## AIM OF THE TASK
Whenever a line in the data below includes the string "Information", copy it out.

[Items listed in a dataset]
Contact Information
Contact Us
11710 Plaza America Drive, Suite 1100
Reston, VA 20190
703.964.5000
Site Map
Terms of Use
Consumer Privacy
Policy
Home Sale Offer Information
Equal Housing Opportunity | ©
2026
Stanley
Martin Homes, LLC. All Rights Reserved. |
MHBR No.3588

## FINISHED EXERCISE
Contact Information
Home Sale Offer Information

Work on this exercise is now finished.